The man’s friend snickered, not helping the situation.
“Shot of Jack,” man number one demanded, leaning in closer. “Don’t make me wait. I wouldn’t want to miss you.”
Miss you.
Those two words clanged around in my head, shaking something loose.
Hot breath on my face. Hands closing around my neck. Squeezing. “No one even misses you. They’re not even looking. They don’t care at all.”
A wave of dizziness hit me, right along with the memory. Or was it something my imagination had conjured up? I had no idea. And that only made the disorientation worse.
“Nova. Everything okay over here?” Wylder’s deep voice cut into my spiral.
“All good,” I forced out, the words sounding rough. “This gentleman needs a shot of Jack.”
Wylder’s dark-hazel gaze narrowed on the man, surveying the beers and doing some sort of mental calculation. “I’ll get you that as long as you’ll also let me call you a cab.”
The idea of a cab in such a small town was comical, but Brae had told me there was exactly one cab company with two to three drivers at any given time.
Bellowing man stiffened. “I can hold my liquor just fine, Archer.”
“Might be the case, but I’ve got rules to follow.” Wylder turned to me. “Why don’t you take your break? I’ve got this table.”
Shit. I didn’t want Wylder thinking I couldn’t handle myself. But as I opened my mouth, another wave of dizziness hit. “No one even misses you.”
“Sure,” I croaked, already moving despite the guys’ protests.
I wove through the tables, my vision going a little blurry. Shit. Shit. Shit. I needed to breathe. But the air in here wasn’t the right kind of air. Too warm. Too stale. The scents all wrong. I needed to get out.
I fumbled down the hallway until a voice pulled me up short. “Nova.”
Two syllables, roughly spoken. Like a gruff command or a barbed lasso.
I turned as if I had no control over my body.
And there he was.
He tended to do that: show up exactly when I needed him. Like he had some sort of radar for my trauma responses.
He moved in closer. Just close enough that I caught the scent of him—pine and cedar and fresh air. Like the mountains clung to him. Maybe because he practically lived out there and rarely came inside.
I looked up into the eyes of the man who’d saved me.
Some might think his dark-hazel eyes were identical to his four brothers, but they’d be wrong.
His were different. There were flecks so dark they were almost black, and then flecks of light.
The kind of gold that held hope. He was a balance of both—the light and the dark.
Kol Archer. His name had that same balance: the light and the dark. Everything about him was a blend. Brains and brawn. Gentleness and power. Stillness and movement.
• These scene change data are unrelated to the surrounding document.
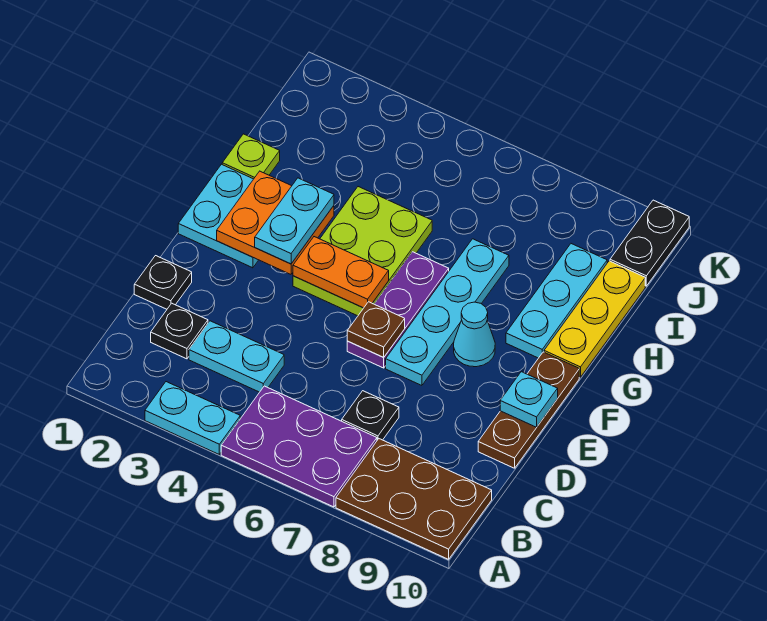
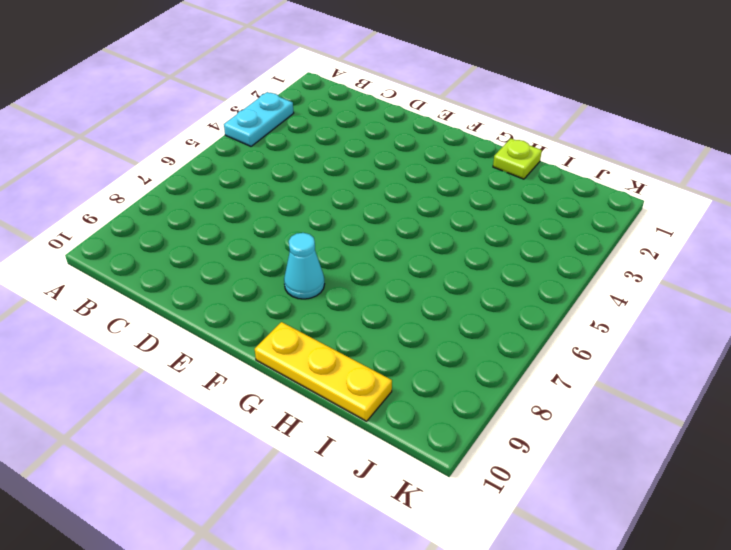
none -> purple plate A5:B7 level 1
none -> brown plate A8:B10 level 1
none -> black plate C2 level 1

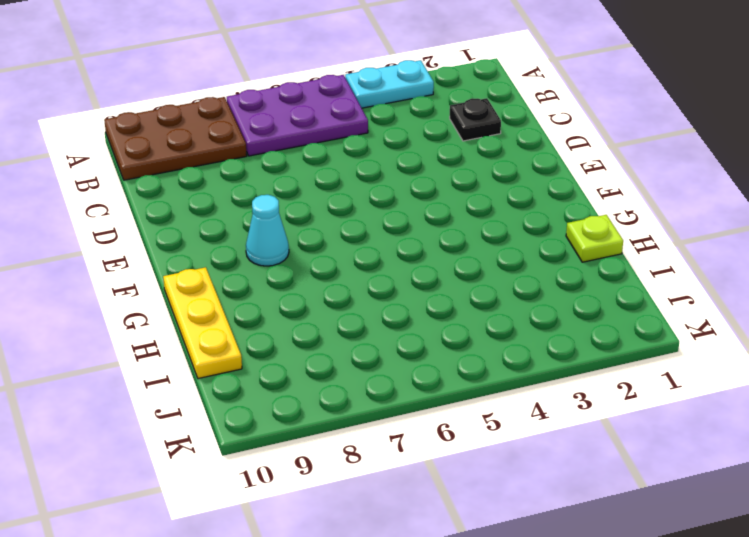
none -> cyan plate C3:C4 level 1
none -> black plate C7 level 1
none -> black plate D1 level 1

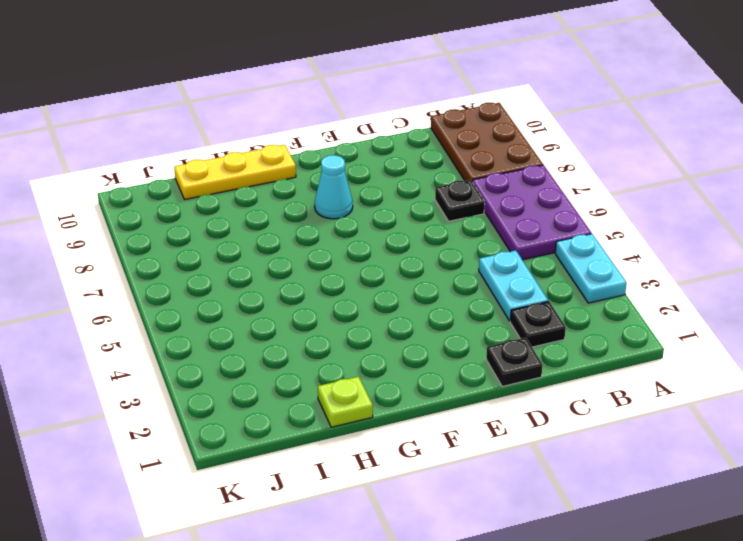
none -> brown plate D10:F10 level 1
none -> purple plate E6:G6 level 1
none -> cyan plate E7:H7 level 1

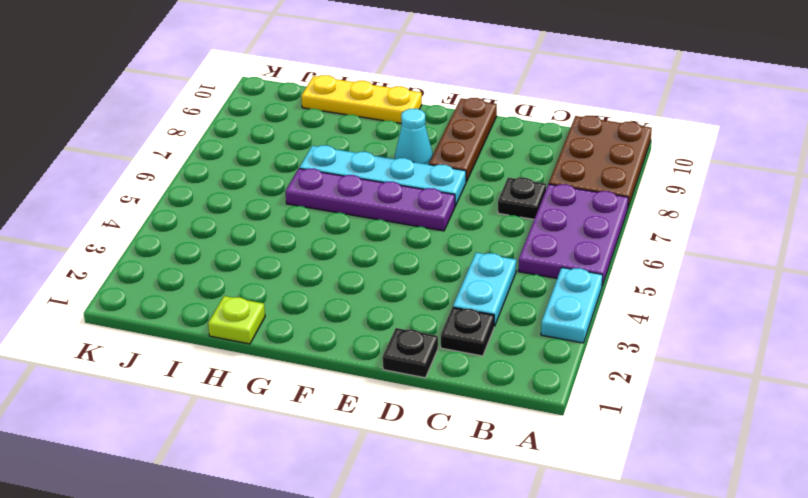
purple plate E6:H6 level 1 -> purple plate E6:G6 level 1
brown plate E8:E10 level 1 -> brown plate D10:F10 level 1
none -> cyan plate F1:G2 level 1
none -> lime plate F4:H5 level 1
none -> cyan plate G9:I9 level 1

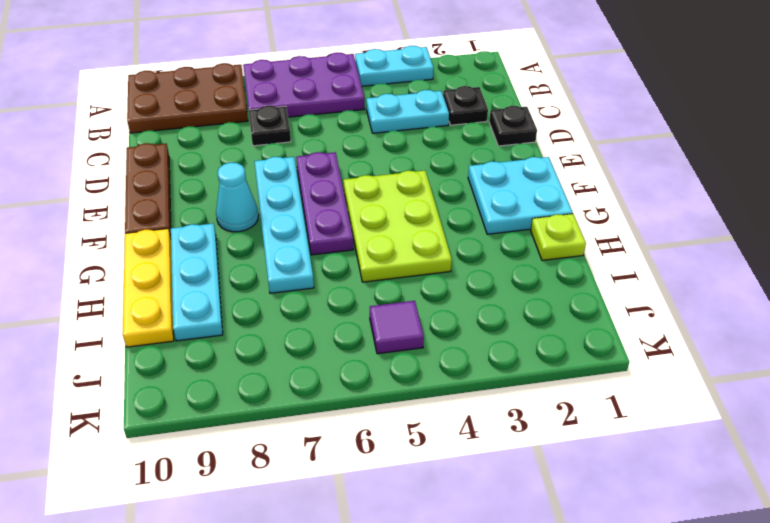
purple tile J5 level 1 -> none
none -> black plate J10:K10 level 1
none -> brown plate E6 level 2
none -> cyan plate E10 level 2

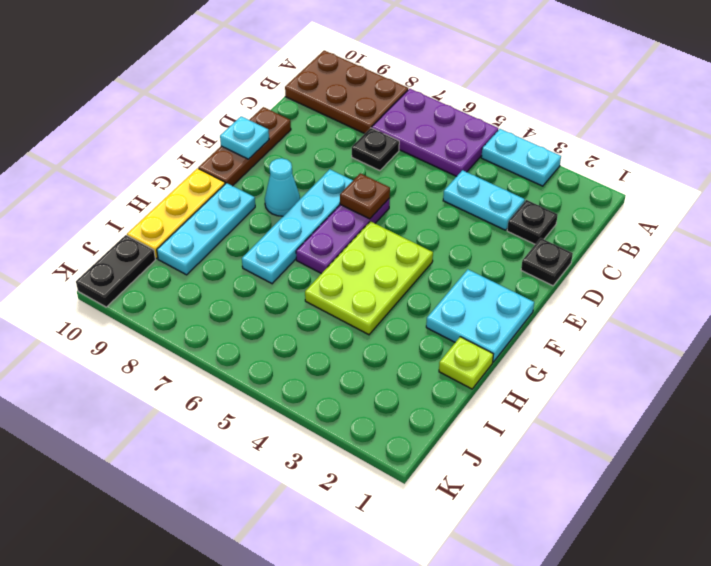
none -> orange plate F2:G3 level 2
none -> orange plate F4:F5 level 2
none -> cyan plate F3:G3 level 3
“Are you okay?” His question was low, barely audible over the music and voices, yet deafening at the same time.
Maybe it was the powerful blend of all that was Kol that had me answering. Or perhaps it was the fact that he’d brought me back from hell itself and we’d bonded there. Either way, my lips spilled my secrets to the man with the haunted eyes.
“Everyone’s watching.” Another wave of dizziness hit me.
“There are eyes on me all the time. I can’t flounder for a single second without them all rushing in and trying to fix it.
I know it’s because they care, and I should be grateful, but I—” The dizziness intensified.
“I—” The right words wouldn’t come. “I can’t even … ”
“Breathe?”
It was a single word that Kol supplied, but it was the exact right one.
“I can’t breathe.”
It was the ultimate confession, and he was the only one I could admit it to. But it was the truth. I couldn’t breathe.